### What is required
Rewrite the items from the line containing "elevation (m): 1790" through the end of the items, inclusive, replacing "scientific name" with "species name" and changing nothing else.

### Dataset records
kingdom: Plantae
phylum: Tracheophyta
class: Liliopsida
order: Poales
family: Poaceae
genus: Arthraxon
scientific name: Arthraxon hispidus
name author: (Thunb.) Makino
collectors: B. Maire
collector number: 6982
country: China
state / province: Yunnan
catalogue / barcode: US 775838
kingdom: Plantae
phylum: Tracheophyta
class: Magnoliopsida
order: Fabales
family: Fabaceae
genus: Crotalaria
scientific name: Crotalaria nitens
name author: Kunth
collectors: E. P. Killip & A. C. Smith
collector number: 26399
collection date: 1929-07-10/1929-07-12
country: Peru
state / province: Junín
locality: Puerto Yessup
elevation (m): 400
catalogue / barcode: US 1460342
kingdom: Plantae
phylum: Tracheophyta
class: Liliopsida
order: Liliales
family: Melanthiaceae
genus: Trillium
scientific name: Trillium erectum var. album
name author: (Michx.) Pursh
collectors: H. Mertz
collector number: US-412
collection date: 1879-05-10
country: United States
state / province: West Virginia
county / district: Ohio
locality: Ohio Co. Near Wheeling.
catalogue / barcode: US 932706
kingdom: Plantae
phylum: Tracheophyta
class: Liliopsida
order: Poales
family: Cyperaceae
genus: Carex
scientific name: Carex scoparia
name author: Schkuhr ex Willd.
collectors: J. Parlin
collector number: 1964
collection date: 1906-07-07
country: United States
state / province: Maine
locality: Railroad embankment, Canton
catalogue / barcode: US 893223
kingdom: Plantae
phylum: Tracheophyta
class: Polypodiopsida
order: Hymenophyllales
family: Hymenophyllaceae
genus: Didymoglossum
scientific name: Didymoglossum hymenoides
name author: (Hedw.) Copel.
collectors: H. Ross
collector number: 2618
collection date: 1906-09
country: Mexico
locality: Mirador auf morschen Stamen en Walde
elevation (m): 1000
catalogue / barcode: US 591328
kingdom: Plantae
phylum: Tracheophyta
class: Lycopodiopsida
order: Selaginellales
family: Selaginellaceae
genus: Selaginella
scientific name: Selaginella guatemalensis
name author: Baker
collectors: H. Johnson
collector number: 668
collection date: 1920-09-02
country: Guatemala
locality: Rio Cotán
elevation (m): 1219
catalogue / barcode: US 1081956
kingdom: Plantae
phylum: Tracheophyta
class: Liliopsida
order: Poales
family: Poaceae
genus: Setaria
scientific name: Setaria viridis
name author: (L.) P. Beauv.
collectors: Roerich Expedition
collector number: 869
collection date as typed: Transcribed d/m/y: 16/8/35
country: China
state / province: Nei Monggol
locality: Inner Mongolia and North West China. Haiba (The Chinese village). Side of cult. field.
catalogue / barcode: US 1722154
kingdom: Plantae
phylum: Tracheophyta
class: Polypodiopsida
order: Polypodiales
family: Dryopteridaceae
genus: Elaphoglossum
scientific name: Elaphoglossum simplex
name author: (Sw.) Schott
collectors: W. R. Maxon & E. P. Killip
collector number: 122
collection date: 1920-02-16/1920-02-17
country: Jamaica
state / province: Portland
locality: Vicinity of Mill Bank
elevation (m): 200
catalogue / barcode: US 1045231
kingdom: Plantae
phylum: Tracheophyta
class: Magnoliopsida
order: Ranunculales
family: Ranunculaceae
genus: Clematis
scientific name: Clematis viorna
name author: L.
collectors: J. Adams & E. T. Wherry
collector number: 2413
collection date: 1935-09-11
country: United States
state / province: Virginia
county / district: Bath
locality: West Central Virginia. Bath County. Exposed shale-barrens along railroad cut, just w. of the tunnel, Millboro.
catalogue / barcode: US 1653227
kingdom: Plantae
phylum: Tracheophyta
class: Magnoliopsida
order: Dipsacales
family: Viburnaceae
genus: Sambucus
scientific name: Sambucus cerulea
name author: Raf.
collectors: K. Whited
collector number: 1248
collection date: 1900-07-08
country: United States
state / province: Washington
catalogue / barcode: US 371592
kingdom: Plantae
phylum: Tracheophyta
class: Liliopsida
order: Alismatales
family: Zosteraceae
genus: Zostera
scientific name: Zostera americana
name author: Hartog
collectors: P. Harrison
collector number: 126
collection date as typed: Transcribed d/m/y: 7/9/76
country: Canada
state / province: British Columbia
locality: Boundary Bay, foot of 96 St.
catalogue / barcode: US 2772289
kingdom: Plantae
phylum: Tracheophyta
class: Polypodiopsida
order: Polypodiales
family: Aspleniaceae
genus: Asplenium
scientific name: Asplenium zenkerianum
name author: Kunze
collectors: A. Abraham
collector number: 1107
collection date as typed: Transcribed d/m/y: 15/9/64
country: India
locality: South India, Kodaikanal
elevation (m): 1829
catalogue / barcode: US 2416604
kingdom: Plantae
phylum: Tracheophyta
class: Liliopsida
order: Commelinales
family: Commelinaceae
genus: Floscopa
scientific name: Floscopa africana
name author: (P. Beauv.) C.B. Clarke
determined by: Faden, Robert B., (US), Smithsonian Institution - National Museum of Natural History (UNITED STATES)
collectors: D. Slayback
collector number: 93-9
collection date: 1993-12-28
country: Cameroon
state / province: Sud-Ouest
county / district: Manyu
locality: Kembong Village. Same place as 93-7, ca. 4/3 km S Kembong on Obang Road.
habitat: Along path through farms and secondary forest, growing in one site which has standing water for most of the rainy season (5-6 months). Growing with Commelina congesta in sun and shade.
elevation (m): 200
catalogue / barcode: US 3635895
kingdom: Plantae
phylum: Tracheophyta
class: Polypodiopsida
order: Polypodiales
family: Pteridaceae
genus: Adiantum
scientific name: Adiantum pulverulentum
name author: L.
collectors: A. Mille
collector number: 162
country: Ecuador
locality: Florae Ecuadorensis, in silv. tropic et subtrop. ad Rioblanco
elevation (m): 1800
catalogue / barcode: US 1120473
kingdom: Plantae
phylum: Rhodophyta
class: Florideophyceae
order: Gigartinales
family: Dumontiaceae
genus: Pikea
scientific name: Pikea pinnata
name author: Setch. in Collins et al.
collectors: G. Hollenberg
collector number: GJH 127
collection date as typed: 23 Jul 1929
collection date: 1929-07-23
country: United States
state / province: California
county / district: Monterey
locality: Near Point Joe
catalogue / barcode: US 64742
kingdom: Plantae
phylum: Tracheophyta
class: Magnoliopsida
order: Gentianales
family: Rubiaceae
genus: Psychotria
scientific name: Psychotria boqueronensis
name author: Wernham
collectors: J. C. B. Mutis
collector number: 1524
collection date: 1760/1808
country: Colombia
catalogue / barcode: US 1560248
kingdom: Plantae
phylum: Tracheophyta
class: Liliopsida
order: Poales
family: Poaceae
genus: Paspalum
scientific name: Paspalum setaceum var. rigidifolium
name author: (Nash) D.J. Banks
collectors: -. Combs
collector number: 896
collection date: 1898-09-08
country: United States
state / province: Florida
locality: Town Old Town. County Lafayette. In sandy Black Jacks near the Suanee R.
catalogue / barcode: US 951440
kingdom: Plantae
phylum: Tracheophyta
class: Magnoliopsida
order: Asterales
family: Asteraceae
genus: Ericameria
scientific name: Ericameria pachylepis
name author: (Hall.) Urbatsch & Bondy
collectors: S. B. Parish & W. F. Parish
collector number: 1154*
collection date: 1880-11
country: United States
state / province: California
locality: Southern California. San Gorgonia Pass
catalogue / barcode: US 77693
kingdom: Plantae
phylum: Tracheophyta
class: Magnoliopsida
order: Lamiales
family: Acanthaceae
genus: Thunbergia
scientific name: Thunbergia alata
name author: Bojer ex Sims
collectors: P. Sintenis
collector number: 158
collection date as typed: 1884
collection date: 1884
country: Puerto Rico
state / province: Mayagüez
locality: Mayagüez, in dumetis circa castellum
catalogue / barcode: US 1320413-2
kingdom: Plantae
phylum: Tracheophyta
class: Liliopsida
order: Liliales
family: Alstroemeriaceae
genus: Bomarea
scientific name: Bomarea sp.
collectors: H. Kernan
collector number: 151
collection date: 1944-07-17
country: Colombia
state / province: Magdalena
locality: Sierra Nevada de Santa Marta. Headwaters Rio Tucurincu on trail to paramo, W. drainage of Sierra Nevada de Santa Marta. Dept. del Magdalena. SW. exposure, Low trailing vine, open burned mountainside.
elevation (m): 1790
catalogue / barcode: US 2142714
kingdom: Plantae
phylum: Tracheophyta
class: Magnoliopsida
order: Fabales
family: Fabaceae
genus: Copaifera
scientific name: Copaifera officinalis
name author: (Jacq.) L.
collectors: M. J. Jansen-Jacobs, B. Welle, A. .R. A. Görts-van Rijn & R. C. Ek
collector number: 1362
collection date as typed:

### Reply
elevation (m): 1790
catalogue / barcode: US 2142714
kingdom: Plantae
phylum: Tracheophyta
class: Magnoliopsida
order: Fabales
family: Fabaceae
genus: Copaifera
species name: Copaifera officinalis
name author: (Jacq.) L.
collectors: M. J. Jansen-Jacobs, B. Welle, A. .R. A. Görts-van Rijn & R. C. Ek
collector number: 1362
collection date as typed:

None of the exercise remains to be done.